I slapped some boards on the heat sink and started testing PPFD over a 3×3 space. The things I was most curious about were:

  • How much light do you gain by using 3 boards on a Slate 3 Triple vs. just 2 boards on the outer edges of the heat sink in a 3×3?
  • How does the intensity and coverage of a 2-board Slate 3 Triple stack up against a regular Slate 2 with 2 boards? (the black one that I built and tested in my last video)
  • What temperature can I expect at the heat sink and at the board when running at full power?

Slate 3 Triple: 3 Boards vs. 2 Boards

So, is it worth adding a third board and filling out the whole heat sink? Here are my results, measured at distances of 24″ and 18″ between the light and the quantum sensor. You can click on the images to make them bigger and easier to read:


Slate 2 vs. Slate 3 Triple with 2 Boards

This should be interesting, since both of these lights will use 2x QB288 Quantum Boards and will run at the exact same power, but the spacing between them will be different.

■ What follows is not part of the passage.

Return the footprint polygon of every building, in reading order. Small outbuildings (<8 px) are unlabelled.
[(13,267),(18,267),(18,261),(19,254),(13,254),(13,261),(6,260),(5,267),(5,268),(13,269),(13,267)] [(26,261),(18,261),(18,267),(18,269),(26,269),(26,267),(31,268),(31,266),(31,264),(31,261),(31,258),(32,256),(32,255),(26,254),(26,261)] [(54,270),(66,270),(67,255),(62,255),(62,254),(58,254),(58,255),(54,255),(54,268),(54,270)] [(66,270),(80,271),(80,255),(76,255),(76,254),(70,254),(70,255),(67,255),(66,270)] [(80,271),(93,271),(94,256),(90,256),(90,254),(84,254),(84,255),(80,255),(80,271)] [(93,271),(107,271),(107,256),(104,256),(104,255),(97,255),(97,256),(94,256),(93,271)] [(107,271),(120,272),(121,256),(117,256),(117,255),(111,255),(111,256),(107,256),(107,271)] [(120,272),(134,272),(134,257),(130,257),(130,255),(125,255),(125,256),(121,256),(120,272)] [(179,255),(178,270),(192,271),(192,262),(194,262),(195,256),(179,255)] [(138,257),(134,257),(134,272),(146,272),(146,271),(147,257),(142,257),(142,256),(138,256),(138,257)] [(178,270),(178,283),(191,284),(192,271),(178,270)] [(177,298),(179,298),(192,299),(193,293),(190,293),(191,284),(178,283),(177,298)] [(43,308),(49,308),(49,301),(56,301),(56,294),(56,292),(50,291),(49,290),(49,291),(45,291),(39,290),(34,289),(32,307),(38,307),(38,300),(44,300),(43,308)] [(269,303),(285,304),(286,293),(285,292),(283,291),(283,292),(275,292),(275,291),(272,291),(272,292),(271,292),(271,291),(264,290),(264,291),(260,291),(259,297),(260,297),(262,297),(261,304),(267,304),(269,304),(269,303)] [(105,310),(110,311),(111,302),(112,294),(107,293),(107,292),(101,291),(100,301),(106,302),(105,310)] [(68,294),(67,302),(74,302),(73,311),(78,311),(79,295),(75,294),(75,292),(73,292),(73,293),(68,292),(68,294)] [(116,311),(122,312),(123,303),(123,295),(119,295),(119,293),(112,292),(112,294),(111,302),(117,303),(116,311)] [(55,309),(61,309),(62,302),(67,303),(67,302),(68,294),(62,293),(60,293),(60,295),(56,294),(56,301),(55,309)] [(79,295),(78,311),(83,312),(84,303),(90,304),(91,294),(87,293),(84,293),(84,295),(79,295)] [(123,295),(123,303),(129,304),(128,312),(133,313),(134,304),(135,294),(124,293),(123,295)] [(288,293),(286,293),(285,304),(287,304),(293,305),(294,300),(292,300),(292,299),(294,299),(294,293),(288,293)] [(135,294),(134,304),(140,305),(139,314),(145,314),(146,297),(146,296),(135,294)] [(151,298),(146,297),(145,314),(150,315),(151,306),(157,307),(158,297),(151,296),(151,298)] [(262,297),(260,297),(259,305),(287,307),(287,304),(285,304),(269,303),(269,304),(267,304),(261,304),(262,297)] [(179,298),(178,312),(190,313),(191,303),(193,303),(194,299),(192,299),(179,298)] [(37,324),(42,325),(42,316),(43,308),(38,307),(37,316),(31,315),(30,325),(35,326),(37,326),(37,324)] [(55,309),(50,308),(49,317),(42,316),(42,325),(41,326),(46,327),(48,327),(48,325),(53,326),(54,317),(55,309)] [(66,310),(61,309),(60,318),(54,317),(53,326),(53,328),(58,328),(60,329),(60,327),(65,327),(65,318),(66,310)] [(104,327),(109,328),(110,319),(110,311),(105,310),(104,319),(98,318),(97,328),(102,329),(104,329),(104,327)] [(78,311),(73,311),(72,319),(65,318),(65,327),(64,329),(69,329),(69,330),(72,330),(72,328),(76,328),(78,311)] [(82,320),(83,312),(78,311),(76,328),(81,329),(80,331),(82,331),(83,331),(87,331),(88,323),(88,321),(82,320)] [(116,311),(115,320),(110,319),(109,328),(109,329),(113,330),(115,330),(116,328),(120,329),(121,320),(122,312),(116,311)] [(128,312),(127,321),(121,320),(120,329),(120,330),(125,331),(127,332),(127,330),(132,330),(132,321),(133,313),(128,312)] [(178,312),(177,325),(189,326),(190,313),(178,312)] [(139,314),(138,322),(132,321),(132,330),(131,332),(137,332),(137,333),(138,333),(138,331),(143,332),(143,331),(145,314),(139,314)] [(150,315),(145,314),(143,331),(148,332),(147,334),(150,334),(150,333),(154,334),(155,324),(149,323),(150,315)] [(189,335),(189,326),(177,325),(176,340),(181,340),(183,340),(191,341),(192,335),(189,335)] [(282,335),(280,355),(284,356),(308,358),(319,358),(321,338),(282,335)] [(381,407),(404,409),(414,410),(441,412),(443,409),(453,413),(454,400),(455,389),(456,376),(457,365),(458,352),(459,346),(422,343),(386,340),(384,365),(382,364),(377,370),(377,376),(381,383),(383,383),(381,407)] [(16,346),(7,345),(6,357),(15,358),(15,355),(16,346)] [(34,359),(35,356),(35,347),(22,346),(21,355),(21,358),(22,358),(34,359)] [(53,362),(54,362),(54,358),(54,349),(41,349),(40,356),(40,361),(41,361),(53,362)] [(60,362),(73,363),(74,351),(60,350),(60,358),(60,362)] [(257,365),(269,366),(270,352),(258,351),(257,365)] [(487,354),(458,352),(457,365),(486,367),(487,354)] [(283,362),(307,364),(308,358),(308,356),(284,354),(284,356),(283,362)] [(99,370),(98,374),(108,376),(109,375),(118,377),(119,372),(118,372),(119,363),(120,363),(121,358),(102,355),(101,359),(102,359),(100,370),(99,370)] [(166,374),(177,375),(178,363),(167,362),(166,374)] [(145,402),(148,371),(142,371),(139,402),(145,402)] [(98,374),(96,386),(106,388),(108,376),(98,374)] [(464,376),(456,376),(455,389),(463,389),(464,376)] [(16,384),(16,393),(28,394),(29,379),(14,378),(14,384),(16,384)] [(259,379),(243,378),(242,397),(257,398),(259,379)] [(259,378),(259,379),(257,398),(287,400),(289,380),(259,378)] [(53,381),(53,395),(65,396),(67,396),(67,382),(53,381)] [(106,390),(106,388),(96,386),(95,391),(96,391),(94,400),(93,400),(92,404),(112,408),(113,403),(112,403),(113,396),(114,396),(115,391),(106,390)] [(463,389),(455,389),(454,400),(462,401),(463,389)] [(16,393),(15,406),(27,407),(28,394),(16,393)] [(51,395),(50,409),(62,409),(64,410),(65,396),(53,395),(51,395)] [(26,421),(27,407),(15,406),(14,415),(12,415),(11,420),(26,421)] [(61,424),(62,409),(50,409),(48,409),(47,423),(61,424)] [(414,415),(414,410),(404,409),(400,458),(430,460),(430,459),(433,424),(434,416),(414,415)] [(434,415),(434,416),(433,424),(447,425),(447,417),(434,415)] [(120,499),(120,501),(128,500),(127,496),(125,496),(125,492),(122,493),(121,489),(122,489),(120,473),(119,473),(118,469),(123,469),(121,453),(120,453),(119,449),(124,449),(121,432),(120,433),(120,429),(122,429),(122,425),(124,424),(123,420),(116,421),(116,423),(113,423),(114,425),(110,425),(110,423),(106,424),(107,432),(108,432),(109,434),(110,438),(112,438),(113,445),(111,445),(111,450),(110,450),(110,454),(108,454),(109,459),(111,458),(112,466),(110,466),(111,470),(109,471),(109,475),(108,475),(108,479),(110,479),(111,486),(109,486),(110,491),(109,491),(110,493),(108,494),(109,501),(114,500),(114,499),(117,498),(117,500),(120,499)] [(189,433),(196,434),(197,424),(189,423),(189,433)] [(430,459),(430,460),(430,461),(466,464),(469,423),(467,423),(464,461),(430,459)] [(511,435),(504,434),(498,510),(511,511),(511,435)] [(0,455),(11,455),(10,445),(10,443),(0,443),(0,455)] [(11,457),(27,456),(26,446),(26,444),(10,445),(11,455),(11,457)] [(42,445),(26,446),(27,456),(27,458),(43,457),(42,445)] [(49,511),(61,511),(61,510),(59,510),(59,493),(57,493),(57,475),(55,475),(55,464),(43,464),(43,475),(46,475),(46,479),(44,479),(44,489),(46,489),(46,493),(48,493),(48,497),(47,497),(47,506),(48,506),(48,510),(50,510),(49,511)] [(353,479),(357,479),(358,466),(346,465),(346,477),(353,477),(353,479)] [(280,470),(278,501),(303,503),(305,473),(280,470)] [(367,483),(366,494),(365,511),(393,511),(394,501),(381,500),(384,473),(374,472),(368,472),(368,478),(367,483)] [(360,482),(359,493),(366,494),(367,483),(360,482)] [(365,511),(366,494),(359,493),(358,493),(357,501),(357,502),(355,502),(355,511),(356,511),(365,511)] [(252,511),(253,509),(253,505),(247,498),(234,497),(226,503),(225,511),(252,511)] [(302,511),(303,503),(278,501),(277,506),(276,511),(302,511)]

The Slate 2 has the 2 boards pushed very close together, while the Slate 3 Triple has the large gap in the middle that’s intended for a third board:

A Slate 2 with 2x QB288

A Slate 3 Triple with 2x QB288

Here are my results at distances of 24″ and 18″ between the light and the quantum sensor for the Slate 2 vs. the Slate 3 Triple:


Heat Sink Temperature

As the boards warmed up, I took temperature readings up until temperatures stabilized, which occurred at about 35 minutes. Ambient room temperature was about 17 degrees Celcius. On the Slate 3 Triple with 3 boards running at full power (320W), I measured a maximum temperature of 71.5 degrees Celcius on top of the heat sink. I also took a measurement on the center of each QB288, and came up with a reading that was just a few degrees higher, at around 74-75 degrees. Repeating this experiment on the Slate 3 Triple with only 2x QB288s running yielded cooler readings in the mid to low 60s.


I think this form factor makes a lot of sense in a 3×2 or 3×3. The best configuration in my eyes is to use 3 boards on the heat sink and run it about 18″ from your canopy for a powerful PPFD of 800-900 umols/m2/s. These PPFD charts are also taken without any reflective material (they’re just open air measurements), so if you’re running this in a tent with reflective walls, you can count on even better readings around the perimeter of your 3×3. If you’ve got a pair of QBs and are moving up into a 3×3 from a 2×2, definitely check this thing out!